For a year now I've been using my EDP with Sonar running on a Windows XP
machine and have been experiencing inconsistent behavior from it.  I have
sent a lot of mails to the list describing various problems I have had and
either bored, or stumped everyone into mostly silence.

I do a one-man-band thing with sequenced backing tracks which include EDP
control commands written into them to record and playback parts of the song
which I "play in."  No matter what I would do, the commands written into 
the
sequencer would never work the same twice.  Or, if they did twice, they
wouldn't a third time.  If Quantize was ON, sometimes it would quantize to
the bar, sometimes it would quantize to a beat after, sometimes it would be
a bar late.  If Quantize was OFF, sometimes it would trigger on time with
the sequencer, sometimes it would trigger late, and sometimes it would
trigger early.  I found it weird that to get commands to sound "on the 
beat"
I would have to turn Quantize off, and then move the trigger note to the 
"a"
(1e&a) of beat four.

Anyway, there was a recent discussion on the list about Mac vs. PC 
regarding
audio and MIDI latency which got me thinking...  The timing master in Sonar
is set to my main audio interface's digitial audio driver.

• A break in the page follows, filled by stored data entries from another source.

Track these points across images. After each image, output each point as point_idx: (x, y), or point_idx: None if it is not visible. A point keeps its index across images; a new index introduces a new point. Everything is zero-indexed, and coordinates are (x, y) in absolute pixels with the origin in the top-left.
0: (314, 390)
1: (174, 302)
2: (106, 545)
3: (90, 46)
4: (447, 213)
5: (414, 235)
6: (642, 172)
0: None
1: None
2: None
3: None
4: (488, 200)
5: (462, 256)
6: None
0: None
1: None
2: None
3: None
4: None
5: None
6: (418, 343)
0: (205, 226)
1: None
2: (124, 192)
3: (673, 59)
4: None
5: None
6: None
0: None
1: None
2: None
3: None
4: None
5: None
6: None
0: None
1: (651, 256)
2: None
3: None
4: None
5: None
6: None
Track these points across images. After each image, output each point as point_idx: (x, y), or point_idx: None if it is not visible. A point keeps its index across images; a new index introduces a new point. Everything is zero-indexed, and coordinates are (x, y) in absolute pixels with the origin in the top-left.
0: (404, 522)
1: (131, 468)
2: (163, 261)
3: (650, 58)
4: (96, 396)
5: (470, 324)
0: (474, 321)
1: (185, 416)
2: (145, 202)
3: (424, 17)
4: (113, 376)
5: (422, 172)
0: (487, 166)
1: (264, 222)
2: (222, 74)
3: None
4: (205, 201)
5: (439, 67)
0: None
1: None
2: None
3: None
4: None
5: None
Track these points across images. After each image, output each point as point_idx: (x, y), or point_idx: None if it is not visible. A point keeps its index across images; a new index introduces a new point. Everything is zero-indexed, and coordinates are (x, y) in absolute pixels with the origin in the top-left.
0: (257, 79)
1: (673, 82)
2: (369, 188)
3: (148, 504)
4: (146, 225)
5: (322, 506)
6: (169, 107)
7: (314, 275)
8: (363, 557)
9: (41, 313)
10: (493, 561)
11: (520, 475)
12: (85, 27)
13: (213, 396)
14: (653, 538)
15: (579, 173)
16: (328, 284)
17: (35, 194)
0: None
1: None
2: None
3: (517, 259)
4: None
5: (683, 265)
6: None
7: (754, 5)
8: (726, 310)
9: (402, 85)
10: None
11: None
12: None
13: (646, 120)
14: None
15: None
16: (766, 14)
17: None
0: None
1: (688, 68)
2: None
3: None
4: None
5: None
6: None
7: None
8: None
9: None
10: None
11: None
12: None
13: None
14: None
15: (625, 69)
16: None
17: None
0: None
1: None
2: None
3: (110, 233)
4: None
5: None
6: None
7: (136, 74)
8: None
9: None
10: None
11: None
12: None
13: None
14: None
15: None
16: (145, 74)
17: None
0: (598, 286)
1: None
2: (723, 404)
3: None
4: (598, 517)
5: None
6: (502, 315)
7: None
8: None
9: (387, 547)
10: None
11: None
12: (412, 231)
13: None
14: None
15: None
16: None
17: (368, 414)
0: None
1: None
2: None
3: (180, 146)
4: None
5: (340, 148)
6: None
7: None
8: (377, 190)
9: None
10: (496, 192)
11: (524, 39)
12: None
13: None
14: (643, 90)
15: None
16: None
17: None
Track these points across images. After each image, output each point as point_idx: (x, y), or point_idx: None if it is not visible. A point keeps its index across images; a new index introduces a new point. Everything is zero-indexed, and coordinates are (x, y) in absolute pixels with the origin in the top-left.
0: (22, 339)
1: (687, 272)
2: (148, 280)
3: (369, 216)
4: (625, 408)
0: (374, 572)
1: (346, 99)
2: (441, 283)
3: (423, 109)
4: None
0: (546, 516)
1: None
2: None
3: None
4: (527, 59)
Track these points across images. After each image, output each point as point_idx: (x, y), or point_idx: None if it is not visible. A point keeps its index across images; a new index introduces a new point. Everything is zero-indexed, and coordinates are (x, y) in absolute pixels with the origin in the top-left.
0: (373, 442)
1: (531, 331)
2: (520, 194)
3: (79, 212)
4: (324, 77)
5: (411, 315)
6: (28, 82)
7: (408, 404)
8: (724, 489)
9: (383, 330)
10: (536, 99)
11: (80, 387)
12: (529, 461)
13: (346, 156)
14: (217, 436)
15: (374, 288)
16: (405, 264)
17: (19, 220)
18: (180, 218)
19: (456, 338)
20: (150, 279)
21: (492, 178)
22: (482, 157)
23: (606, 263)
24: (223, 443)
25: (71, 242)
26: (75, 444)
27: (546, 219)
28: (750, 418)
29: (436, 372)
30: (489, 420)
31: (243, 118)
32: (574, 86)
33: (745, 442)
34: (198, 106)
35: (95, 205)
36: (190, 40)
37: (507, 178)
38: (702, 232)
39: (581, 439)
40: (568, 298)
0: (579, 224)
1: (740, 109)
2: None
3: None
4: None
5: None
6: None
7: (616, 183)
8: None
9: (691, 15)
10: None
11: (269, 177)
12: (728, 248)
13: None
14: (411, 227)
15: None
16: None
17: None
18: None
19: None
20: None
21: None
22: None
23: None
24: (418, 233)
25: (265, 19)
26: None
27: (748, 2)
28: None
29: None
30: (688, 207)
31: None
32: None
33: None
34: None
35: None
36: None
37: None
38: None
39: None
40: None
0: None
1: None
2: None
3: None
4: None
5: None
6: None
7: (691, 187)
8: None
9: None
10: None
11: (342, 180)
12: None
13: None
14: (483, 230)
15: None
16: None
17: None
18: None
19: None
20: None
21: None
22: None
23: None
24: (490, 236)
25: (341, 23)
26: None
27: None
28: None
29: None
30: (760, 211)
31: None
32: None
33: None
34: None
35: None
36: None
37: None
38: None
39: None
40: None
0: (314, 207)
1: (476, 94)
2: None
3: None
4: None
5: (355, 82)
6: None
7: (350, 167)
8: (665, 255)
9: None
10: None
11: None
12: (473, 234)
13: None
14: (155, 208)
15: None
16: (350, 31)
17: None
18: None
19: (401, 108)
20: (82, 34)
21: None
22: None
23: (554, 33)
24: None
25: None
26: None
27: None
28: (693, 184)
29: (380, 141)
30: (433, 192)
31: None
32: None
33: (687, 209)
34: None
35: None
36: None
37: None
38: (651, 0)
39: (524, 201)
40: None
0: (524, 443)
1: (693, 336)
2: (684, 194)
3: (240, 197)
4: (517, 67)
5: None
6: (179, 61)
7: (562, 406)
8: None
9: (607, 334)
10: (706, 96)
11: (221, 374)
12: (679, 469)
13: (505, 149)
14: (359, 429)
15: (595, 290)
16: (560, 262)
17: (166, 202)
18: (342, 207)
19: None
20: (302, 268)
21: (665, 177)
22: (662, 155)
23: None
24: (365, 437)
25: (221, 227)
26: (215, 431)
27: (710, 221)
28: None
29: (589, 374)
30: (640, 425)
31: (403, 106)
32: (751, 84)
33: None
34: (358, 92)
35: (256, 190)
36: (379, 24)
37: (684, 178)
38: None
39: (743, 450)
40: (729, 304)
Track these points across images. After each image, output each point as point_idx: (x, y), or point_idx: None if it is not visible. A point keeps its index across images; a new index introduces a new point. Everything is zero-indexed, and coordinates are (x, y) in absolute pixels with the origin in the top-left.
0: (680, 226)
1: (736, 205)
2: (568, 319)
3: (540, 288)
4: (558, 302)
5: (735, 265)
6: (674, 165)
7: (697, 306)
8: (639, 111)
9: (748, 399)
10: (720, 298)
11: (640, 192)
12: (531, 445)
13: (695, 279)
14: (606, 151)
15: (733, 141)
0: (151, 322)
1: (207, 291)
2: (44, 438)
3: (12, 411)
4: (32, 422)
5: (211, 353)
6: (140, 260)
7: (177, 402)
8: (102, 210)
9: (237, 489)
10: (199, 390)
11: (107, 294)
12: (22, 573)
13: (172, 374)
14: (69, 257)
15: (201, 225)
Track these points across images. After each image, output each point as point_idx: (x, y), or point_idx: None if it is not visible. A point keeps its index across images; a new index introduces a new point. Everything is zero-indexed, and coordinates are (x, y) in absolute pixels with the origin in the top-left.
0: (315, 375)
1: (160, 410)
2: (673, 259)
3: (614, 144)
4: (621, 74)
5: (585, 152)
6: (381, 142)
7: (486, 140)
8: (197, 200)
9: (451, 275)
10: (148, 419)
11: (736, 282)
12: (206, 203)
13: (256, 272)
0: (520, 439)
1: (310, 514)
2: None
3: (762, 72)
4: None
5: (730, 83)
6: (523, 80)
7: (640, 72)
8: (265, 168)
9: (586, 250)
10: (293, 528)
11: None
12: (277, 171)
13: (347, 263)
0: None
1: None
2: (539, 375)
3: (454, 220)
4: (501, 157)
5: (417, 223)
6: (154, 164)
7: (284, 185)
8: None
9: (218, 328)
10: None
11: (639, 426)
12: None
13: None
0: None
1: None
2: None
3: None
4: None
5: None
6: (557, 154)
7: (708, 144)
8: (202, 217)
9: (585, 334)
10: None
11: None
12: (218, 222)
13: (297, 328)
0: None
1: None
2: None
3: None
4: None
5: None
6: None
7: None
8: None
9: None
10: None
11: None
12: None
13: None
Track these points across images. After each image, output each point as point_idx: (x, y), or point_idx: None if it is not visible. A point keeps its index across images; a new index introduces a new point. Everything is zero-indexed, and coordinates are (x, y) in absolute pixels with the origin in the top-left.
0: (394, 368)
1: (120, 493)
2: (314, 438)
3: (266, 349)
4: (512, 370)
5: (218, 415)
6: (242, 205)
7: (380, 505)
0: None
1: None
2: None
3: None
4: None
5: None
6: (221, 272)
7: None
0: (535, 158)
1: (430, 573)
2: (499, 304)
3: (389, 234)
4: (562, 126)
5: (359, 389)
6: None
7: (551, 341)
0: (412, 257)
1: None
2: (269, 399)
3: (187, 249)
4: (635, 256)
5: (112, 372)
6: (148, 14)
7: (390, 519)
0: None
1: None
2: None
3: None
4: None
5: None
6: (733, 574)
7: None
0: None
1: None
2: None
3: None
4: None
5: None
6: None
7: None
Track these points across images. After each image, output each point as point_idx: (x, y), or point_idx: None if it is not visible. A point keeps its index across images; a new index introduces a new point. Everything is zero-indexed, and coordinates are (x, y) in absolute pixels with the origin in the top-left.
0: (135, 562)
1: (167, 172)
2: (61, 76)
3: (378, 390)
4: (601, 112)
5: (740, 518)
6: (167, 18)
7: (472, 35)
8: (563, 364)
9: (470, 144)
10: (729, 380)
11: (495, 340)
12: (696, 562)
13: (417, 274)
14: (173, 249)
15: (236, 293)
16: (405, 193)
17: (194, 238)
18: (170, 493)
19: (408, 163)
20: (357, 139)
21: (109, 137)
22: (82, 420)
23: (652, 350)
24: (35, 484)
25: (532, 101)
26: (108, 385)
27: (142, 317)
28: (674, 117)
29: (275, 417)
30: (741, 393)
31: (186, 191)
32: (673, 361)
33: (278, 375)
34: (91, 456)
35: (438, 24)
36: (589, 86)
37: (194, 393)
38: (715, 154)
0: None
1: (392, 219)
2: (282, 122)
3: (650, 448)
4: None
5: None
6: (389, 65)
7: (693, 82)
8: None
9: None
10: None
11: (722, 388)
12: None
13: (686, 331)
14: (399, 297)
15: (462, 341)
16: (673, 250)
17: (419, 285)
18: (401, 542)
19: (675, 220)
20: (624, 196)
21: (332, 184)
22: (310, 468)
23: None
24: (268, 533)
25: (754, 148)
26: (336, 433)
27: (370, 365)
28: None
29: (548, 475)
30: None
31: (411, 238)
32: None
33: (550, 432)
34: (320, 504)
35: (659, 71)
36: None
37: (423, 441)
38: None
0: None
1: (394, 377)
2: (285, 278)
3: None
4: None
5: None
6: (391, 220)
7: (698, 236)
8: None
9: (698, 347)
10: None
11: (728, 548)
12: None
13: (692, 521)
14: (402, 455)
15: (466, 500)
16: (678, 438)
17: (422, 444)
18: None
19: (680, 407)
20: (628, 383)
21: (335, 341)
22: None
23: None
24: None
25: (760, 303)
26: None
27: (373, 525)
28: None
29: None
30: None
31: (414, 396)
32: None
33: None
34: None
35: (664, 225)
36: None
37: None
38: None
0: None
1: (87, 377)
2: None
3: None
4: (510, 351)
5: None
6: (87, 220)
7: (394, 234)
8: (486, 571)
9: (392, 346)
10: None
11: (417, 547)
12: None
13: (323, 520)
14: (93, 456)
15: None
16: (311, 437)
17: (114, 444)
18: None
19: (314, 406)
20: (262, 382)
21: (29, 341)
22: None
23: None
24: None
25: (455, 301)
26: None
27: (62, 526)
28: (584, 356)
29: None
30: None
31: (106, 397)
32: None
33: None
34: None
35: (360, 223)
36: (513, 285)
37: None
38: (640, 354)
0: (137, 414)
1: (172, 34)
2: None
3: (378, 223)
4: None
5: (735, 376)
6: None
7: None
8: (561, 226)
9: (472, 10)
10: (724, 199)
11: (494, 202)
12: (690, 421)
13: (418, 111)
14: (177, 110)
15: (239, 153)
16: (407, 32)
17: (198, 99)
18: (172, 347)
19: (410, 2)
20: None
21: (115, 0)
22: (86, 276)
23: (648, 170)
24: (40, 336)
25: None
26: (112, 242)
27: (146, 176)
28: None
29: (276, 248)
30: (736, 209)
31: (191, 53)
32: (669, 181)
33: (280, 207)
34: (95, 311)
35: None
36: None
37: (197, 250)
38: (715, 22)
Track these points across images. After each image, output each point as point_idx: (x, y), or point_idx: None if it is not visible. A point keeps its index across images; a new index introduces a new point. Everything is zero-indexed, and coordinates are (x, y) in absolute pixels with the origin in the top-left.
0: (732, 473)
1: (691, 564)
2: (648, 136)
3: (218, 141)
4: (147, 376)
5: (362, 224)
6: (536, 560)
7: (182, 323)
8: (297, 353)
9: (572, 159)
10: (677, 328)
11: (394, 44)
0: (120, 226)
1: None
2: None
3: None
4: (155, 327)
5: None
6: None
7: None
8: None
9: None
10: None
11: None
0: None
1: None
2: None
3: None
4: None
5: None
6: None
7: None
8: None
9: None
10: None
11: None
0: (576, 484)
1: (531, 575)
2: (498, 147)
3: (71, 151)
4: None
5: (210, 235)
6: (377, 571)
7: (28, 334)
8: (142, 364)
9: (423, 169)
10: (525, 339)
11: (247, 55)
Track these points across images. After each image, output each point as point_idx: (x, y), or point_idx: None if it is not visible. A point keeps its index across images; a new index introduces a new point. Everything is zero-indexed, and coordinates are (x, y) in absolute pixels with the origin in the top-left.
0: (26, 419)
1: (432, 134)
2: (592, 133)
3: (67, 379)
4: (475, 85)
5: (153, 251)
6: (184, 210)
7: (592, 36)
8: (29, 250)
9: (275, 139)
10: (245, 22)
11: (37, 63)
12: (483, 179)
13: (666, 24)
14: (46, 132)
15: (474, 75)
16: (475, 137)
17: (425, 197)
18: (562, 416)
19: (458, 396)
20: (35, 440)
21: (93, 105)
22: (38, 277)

QUESTION(S):  Is the sequencer (Sonar) sending MIDI data late or early to
make up for latency of the audio tracks in a sequence?  Is this
lateness/earliness variable, or a fixed amount of time?  Could this be
causing the seemingly erratic behavior of sequenced EDP commands?  In the
Mac/PC discussion on latency there was some discussion about Windows
inducing another level of latency to MIDI data, which Macs somehow bypass.
Is there any way of measuring this latency?